Return only those lines of the listing that hold the word "vozača".
******
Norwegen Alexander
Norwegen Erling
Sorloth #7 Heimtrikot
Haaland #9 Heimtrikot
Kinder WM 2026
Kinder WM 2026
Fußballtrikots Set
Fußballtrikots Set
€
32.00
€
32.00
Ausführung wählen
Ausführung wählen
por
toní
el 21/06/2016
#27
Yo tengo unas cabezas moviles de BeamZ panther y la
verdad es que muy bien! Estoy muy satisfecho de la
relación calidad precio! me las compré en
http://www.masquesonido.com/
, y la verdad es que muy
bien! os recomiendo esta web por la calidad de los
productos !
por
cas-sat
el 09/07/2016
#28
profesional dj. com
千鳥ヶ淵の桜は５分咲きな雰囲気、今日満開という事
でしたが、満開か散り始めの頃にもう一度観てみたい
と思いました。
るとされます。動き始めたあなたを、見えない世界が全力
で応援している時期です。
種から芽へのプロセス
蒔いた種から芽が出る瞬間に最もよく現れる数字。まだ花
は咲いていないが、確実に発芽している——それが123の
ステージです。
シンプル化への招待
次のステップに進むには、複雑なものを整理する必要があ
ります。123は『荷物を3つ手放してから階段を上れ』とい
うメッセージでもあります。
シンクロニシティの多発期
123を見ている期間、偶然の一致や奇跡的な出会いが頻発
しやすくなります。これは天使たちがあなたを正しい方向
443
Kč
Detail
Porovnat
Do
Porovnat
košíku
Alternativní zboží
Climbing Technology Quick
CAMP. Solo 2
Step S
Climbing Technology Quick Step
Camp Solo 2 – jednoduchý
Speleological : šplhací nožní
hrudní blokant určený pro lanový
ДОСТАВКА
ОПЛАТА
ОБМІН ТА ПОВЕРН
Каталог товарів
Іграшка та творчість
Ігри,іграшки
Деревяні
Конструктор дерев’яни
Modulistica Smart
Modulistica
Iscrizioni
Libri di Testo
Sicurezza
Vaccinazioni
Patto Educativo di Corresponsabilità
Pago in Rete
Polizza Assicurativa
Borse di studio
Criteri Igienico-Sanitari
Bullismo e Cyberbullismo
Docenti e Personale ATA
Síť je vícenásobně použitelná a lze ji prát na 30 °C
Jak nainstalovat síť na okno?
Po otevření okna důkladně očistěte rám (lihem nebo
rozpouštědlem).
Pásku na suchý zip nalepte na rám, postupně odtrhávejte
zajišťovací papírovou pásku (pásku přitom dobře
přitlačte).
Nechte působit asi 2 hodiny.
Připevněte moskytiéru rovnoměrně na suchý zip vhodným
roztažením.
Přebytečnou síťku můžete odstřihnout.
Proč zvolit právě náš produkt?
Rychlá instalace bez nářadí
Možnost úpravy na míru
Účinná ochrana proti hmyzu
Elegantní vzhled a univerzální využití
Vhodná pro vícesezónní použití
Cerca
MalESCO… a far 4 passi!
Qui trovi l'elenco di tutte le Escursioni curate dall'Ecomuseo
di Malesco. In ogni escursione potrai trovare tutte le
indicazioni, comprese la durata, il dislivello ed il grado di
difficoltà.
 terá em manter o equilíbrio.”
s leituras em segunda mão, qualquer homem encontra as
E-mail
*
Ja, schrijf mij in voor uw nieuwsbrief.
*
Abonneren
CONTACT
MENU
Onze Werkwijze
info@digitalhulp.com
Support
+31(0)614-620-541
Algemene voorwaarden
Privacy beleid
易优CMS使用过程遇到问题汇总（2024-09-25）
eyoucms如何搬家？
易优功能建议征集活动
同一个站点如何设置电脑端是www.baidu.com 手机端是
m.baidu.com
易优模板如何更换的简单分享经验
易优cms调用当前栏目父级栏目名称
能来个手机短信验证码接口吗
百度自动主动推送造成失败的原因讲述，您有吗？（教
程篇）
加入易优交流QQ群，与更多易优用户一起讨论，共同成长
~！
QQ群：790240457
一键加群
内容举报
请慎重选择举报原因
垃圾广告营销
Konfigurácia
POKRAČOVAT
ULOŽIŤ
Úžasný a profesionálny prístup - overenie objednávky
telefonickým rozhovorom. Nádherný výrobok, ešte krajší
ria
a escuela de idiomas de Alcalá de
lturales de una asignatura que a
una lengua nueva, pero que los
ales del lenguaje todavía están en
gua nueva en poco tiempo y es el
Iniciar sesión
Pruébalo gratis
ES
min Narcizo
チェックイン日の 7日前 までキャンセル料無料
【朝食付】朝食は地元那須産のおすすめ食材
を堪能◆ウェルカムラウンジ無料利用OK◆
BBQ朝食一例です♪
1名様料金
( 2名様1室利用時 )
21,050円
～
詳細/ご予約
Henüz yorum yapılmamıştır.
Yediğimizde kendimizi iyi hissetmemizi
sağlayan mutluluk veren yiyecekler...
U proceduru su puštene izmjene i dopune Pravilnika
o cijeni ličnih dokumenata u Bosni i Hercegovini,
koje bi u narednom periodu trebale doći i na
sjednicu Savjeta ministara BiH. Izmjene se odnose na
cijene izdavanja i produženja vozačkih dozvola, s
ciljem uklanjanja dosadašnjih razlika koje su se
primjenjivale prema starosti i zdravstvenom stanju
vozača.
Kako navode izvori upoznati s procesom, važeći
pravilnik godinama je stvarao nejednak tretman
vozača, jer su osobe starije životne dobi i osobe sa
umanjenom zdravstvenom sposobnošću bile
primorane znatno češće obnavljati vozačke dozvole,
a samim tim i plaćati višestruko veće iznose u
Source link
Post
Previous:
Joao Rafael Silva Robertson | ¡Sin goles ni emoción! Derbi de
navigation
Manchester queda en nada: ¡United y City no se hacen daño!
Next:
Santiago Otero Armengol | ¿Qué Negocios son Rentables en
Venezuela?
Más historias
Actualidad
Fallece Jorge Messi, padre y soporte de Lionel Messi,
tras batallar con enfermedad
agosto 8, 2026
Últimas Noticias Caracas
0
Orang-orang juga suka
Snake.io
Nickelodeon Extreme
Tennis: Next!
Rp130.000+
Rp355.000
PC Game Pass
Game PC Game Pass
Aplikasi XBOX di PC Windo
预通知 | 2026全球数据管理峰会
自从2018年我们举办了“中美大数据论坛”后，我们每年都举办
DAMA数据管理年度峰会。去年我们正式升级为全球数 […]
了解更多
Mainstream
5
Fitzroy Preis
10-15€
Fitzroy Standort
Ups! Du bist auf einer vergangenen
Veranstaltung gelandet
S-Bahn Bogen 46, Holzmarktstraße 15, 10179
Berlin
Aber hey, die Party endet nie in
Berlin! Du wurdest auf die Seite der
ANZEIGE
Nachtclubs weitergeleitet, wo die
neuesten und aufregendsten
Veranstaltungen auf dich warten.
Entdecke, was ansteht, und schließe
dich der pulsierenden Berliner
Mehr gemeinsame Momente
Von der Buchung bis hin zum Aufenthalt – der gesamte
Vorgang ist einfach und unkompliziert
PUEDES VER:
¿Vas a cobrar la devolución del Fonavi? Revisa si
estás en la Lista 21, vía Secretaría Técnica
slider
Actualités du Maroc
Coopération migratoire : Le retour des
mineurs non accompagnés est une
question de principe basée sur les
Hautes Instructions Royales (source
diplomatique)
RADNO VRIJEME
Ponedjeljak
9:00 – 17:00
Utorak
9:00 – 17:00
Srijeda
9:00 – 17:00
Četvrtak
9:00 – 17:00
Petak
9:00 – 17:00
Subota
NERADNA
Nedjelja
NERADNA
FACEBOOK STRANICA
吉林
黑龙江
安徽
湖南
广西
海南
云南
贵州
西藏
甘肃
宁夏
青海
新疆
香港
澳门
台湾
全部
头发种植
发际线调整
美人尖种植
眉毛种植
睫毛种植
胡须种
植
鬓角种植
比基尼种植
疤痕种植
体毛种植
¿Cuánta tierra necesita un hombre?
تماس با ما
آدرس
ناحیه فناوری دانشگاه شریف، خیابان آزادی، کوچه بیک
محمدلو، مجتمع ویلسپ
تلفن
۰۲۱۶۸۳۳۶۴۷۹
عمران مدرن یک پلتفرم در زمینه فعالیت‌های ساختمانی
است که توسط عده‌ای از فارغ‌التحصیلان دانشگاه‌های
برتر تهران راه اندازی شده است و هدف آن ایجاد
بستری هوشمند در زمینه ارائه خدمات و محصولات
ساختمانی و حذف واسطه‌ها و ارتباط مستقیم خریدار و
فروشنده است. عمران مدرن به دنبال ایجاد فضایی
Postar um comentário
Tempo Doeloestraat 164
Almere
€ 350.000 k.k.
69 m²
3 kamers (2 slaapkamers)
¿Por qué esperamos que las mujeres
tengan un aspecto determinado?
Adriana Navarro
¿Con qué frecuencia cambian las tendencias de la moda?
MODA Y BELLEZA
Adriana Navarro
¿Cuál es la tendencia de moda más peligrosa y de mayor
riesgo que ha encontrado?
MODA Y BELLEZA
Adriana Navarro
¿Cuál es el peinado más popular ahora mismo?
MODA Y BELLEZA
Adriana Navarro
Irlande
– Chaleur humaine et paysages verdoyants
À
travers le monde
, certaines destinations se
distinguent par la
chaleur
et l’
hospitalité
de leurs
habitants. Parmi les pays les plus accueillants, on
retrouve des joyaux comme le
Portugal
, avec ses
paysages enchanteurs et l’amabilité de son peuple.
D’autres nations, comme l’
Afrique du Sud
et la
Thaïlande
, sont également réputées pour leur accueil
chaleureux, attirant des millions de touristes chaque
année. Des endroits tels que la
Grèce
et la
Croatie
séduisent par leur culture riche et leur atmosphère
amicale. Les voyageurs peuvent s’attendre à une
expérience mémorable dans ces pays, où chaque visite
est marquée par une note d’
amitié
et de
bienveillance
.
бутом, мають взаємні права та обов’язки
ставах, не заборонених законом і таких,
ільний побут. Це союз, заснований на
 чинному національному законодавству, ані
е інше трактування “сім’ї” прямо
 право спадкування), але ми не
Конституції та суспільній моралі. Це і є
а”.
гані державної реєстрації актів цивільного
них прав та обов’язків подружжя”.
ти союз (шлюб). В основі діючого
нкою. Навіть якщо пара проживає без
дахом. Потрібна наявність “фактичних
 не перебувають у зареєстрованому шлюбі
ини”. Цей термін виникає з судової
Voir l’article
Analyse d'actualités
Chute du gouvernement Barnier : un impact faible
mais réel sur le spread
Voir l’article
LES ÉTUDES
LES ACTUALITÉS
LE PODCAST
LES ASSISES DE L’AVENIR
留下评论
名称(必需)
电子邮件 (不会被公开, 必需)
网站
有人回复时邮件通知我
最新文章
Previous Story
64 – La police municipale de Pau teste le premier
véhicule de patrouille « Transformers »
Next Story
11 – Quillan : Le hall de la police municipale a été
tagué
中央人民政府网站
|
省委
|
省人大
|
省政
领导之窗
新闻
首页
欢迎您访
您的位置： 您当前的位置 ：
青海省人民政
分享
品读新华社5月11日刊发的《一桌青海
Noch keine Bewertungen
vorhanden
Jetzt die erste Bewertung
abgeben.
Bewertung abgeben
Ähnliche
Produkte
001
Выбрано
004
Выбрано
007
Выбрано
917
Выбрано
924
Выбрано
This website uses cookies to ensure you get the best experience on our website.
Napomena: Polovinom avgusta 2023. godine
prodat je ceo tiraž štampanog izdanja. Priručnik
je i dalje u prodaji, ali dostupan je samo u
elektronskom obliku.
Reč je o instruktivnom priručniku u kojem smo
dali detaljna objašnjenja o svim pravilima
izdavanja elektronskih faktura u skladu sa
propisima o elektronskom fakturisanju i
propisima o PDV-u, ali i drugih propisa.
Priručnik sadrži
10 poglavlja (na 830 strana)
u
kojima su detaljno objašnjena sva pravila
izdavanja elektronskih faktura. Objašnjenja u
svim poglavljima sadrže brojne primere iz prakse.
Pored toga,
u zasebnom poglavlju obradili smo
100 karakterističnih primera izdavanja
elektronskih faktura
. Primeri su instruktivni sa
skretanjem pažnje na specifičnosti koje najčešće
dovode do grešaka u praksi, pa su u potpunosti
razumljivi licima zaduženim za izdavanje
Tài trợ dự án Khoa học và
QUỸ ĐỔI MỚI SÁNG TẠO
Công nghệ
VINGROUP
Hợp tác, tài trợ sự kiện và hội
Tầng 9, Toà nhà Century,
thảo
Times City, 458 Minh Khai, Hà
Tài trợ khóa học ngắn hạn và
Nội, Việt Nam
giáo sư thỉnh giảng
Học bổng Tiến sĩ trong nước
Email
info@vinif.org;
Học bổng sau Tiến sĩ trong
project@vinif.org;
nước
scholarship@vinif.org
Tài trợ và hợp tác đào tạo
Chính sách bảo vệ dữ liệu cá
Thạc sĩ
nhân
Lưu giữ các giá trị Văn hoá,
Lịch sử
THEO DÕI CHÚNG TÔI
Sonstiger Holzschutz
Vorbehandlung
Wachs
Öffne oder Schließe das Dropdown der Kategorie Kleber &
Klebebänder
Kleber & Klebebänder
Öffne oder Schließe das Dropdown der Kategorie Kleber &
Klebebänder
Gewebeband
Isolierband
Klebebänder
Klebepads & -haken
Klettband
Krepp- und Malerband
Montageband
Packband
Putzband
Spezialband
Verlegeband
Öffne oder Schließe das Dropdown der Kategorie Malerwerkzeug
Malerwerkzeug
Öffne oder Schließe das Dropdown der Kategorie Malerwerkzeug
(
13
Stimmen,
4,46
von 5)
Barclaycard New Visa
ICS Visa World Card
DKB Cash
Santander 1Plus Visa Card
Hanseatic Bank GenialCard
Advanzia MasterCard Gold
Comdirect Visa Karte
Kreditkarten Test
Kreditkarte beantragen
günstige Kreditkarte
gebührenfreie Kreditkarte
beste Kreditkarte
******
- **ANSWER TO THIS PROBLEM**
vozača.
vozača, jer su osobe starije životne dobi i osobe sa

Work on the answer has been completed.